### Given data:
● ● ●

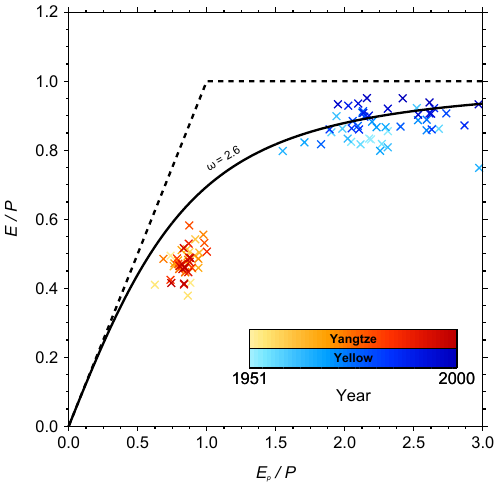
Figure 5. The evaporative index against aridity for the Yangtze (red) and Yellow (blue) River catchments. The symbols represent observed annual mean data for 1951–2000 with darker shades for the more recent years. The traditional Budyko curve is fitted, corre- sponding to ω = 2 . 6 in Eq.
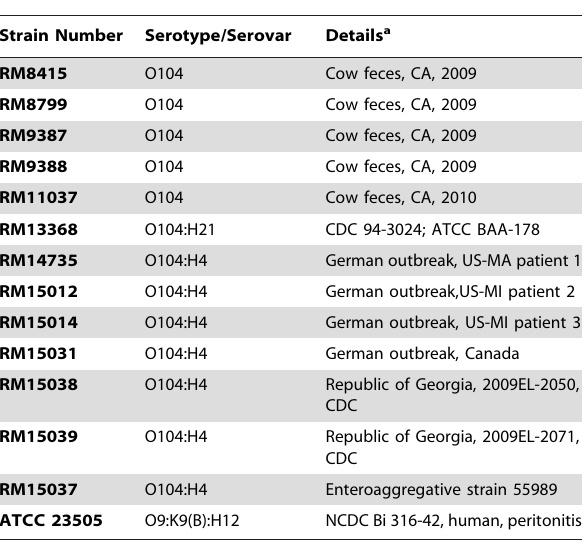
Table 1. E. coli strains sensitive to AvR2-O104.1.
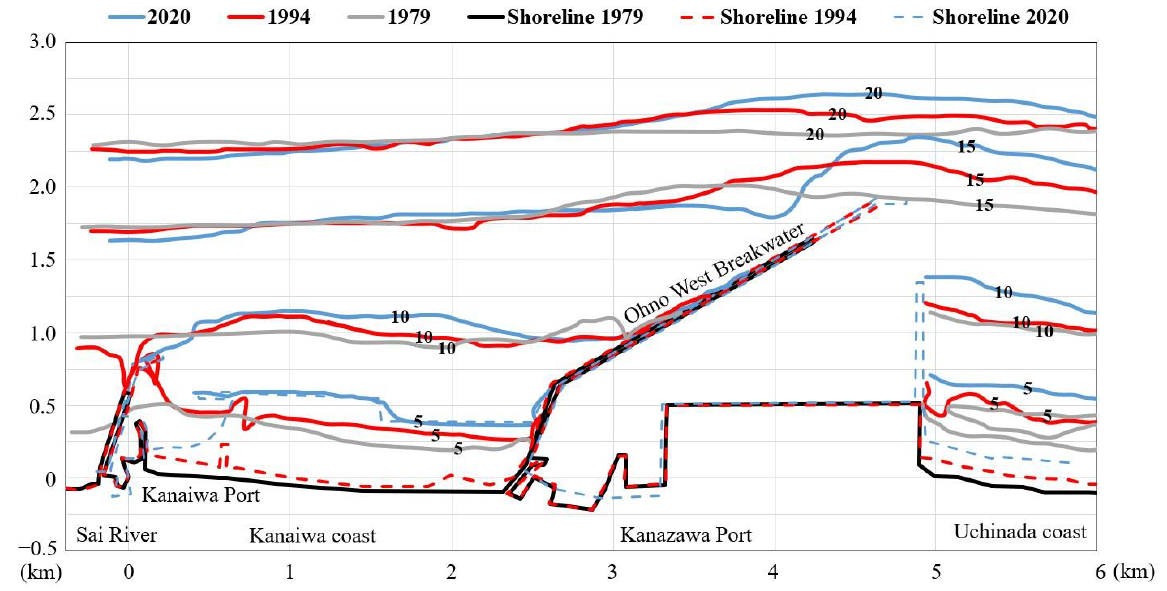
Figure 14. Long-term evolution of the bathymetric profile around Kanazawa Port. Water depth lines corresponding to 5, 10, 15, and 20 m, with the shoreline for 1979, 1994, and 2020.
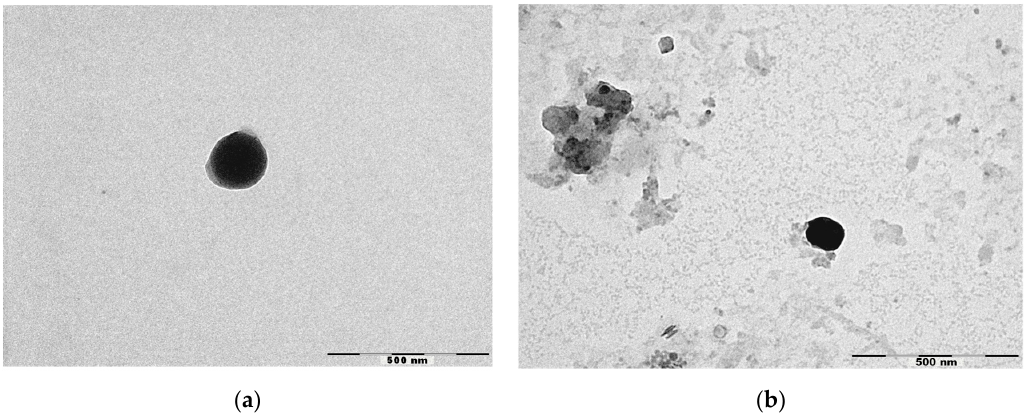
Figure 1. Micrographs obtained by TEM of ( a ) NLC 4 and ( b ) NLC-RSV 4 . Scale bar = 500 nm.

● ● ●

### Your assignment:
Show a copy of each line from the data that includes the word "with".

### Problem solution:
Figure 5. The evaporative index against aridity for the Yangtze (red) and Yellow (blue) River catchments. The symbols represent observed annual mean data for 1951–2000 with darker shades for the more recent years. The traditional Budyko curve is fitted, corre- sponding to ω = 2 . 6 in Eq.
Figure 14. Long-term evolution of the bathymetric profile around Kanazawa Port. Water depth lines corresponding to 5, 10, 15, and 20 m, with the shoreline for 1979, 1994, and 2020.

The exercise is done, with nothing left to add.